BEGIN Excerpted passage

Berman said emission from SOREs is double that of passenger cars in California.
Berman said lawmakers earmarked $30 million in the state budget to help small businesses purchase zero-emission replacements. The law would require a state agency to begin the phaseout by July 1, 2022.
Should Newsom sign the bill, which cleared the California State Legislature on Thursday, it could ban another gas-powered necessity: portable generators.
The Portable Generator Manufacturers’ Association warned AB 1346 could lead to a ban on the sale of portable generators in California as soon as 2024.
“No matter how well-intentioned this bill might be, it makes a critical error in equating portable generators with other small off-road engine equipment,” said Joseph Harding, technical director of PGMA.

END Excerpted passage
BEGIN Recorded data

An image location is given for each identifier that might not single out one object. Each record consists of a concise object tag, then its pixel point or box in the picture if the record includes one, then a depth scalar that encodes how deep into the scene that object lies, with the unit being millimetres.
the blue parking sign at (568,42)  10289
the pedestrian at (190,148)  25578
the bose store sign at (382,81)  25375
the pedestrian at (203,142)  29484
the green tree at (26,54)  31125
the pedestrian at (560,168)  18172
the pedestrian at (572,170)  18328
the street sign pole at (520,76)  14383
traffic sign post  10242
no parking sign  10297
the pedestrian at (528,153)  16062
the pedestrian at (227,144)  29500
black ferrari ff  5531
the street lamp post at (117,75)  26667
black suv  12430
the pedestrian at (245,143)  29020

END Recorded data

Carry on the passage about California's bill to phase out gas-powered small off-road engines, picking up after its final sentence.

The final amendment of the legislation asks the California Air Resources Board to consider the feasibility of a generator or emergency response phaseout based on the availability of zero-emission options but puts no restriction on banning the machines. A legislative analysis of the bill said generators were the highest source of pollution from SOREs in California.
Harding’s organization is asking for generators to be exempt from the phaseout.
Gas-powered generators proved crucial in August 2020, when a combination of fires, elevated power usage and supplier interruption led to two days of rolling blackouts across California amid a heatwave. Over two days, more than 3 million homes periodically lost power.